Saturday, September 06, 2008


#1 I used to work in a lovely little factory making bears. I started out on the stuffing machine, progressed up to eyes and bows. I loved it there – such a cozy team. The man who ran the place was a bit haphazard, but we managed. He’d stamp his feet a bit when we’d take our lunch break in the pub next door, and then finish off the afternoon with the arms and legs a bit skew-whiff, but he was happy enough. Five shillings a week. Not much, when you think about it. But I was younger then. I just seemed to cope with things better. It was just a tiny little mews factory. Not there now, of course. But the pub is.

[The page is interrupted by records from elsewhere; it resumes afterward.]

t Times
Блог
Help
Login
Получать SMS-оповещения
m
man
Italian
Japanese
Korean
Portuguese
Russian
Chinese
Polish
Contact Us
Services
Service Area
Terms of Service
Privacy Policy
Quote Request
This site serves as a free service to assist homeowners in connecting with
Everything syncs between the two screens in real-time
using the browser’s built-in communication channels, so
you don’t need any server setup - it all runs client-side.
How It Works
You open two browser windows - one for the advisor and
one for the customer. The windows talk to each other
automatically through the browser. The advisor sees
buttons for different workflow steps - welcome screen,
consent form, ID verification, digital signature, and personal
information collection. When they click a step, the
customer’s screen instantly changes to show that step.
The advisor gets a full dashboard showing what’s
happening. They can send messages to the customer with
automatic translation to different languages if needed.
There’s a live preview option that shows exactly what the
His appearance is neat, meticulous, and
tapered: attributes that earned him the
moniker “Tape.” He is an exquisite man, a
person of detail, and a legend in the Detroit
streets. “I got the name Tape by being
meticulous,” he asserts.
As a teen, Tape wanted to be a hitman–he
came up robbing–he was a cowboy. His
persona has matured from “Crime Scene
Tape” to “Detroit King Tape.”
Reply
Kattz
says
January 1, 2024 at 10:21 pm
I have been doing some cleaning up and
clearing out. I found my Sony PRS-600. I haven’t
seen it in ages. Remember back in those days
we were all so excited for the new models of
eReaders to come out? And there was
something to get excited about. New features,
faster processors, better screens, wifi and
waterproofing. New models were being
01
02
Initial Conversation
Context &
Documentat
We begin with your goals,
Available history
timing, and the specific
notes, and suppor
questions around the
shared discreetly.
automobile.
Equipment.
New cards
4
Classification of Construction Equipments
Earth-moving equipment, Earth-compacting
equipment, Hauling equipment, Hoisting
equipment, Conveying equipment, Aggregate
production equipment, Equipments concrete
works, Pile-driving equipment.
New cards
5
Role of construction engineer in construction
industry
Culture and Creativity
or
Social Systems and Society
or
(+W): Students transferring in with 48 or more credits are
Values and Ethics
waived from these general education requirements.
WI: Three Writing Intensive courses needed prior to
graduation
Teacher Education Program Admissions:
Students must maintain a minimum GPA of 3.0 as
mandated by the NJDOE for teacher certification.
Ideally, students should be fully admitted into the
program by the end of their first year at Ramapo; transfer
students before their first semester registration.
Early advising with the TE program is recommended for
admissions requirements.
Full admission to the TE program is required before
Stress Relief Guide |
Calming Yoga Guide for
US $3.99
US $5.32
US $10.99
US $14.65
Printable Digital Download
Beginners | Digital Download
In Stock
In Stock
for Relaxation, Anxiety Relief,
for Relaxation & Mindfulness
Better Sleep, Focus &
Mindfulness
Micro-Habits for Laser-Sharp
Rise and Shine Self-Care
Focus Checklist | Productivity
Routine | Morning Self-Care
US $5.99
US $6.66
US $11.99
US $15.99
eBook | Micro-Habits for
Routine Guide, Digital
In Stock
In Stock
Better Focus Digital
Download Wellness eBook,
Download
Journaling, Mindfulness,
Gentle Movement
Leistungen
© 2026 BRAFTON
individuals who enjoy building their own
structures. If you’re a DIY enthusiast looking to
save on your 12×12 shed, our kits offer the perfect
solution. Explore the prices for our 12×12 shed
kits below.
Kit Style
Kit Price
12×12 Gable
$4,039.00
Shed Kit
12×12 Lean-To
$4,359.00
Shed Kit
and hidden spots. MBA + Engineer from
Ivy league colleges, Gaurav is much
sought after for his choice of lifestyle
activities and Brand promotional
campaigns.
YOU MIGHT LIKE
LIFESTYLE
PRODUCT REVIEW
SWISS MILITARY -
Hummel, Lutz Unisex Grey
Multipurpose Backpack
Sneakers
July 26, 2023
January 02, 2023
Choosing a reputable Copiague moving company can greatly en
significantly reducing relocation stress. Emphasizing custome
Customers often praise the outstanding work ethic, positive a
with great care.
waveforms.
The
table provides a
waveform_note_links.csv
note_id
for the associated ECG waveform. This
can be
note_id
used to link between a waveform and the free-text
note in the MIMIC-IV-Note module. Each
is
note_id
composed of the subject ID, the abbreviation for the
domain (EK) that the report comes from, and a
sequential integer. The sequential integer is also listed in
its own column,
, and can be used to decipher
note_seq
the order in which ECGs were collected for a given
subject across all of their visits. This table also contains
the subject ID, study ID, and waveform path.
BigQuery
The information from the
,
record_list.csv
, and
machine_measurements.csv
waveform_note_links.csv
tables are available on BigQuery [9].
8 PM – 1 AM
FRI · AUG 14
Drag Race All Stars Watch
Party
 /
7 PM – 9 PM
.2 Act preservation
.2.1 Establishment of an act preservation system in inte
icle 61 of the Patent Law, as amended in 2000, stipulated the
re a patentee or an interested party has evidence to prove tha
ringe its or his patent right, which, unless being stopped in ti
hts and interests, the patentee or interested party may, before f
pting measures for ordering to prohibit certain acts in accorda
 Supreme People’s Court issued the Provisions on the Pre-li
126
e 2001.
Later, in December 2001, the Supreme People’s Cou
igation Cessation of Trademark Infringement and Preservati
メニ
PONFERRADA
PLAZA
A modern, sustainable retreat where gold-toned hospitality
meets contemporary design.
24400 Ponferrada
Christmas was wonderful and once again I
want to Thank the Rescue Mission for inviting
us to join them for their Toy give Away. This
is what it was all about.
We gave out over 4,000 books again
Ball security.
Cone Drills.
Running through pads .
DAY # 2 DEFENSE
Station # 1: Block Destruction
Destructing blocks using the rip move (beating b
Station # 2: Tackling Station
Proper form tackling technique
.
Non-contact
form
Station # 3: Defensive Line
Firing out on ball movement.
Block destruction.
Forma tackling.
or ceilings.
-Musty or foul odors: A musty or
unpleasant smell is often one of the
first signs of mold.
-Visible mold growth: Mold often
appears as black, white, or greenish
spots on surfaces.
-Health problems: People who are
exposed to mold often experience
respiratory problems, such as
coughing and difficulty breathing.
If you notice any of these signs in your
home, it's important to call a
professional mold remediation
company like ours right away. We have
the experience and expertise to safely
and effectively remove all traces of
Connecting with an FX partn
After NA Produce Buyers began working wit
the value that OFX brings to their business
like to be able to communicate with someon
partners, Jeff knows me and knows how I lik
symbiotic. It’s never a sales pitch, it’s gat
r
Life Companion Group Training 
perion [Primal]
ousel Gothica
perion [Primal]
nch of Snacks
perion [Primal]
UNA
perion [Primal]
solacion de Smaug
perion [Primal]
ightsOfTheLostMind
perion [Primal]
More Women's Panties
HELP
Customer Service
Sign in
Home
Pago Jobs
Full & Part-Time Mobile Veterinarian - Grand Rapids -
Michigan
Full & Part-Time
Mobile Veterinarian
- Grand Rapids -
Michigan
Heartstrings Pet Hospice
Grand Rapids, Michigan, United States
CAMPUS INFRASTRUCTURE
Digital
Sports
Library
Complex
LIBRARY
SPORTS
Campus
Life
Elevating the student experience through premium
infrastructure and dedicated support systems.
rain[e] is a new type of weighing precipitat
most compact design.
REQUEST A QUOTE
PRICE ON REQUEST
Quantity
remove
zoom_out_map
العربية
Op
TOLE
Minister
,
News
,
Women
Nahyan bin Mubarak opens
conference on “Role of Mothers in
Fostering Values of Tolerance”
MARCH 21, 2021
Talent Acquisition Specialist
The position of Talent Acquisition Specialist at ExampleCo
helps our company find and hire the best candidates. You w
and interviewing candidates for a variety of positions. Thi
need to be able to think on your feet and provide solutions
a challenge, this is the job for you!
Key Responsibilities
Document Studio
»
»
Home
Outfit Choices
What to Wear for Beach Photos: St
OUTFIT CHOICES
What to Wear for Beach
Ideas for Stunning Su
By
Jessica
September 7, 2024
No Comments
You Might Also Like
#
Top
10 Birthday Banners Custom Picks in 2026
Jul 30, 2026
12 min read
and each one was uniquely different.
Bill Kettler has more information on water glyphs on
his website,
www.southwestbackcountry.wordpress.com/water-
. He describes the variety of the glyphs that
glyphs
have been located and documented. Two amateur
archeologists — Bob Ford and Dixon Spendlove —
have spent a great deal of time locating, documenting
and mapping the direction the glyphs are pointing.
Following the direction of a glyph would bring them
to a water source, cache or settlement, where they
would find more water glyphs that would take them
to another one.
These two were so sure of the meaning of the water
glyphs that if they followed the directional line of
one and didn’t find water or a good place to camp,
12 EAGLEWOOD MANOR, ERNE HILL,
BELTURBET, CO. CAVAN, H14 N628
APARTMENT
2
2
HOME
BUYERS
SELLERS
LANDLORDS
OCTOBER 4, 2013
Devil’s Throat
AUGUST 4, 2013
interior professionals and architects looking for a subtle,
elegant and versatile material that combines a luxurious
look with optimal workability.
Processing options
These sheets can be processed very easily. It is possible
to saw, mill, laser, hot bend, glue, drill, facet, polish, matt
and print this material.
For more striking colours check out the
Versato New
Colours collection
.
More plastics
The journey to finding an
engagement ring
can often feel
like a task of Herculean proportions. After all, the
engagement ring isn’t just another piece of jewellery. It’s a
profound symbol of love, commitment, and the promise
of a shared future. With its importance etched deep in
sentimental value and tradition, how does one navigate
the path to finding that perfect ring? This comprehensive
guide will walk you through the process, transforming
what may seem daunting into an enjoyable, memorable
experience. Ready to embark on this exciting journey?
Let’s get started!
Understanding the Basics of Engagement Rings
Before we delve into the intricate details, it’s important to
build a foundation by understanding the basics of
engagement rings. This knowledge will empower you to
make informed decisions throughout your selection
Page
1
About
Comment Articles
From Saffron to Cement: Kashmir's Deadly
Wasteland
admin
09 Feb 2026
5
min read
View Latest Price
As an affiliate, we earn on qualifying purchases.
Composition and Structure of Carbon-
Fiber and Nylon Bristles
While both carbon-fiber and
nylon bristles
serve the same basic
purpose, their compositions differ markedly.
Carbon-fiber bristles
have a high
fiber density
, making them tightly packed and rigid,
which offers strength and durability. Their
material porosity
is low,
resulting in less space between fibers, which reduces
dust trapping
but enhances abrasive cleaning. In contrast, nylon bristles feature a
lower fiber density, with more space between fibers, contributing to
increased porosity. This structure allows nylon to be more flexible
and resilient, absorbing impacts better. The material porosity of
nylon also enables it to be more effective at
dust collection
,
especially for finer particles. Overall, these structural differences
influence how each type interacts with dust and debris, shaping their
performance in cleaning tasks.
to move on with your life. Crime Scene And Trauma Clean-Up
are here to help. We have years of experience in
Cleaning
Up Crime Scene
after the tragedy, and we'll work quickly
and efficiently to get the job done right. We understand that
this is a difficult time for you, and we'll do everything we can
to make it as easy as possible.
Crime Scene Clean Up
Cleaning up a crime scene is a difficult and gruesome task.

#2 I was born in Sunderland, knocked around there until my National Service, then when I came out I moved down to London and got a job as an ambulance man. That’s why I’ve got this scoliosis of the spine and my knees are worn out, but that’s the way of it. All that lifting. I worked over in the Wembley area. We used to volunteer to do the big matches. Once, I was at the Cup Final, 1973, Sunderland versus Leeds United. Well. As you probably know, Sunderland won. Amazing. Fantastic. We were in the tunnel, and I says to my mate ‘Why don’t you go to the dressing rooms and get us some signatures?’ and he says to me ‘Why the hell don’t you go yourself?’ And I says ‘Well I’m shy’ And he turns to me and says ‘You’re a Geordie, man. Away with you to the dressing rooms.’ Well, I certainly was scared about doing it. It was one hell of an occasion. But I did go down to the dressing rooms. Of course there was this enormous party going on, shouting, carrying on, everyone spilling about and everywhere. And this man – don’t know who he was – he claps me on the shoulders and gives me a hug and says to me: ‘Can I help you?’ and I says ‘I wonder if I could have a few autographs, like.’ And he says: ‘Where are you from, then?’ and I said: ‘Wearside’. So he shouts across the room: ‘Hey! Let’s have that cup over here. This here ambulance man’s a mackem.’ And do you know what – they passed over the FA Cup, and I held it in these hands, and I had me a big old drink of champagne.’


uphilldowndale said...

Brought a tear to my eye,because I suspect the folk you were talking too might not have so many good times like those to look forward too

Anonymous said...

Beautiful, I love hearing peoples stories.

H said...

It just shows what an insight you have on peoples' lives by doing this type of job.

Anonymous said...

I love hearing patient's stories like this. I once took care of someone who at 6 years old escaped being killed in the Russian Revolution by walking 500 miles with his family.

Spence Kennedy said...

Thanks LRN! Me too. It's what makes the job such a privilege.

What a fantastic story. Imagine walking 500 miles - at any age(imagine walking 50!)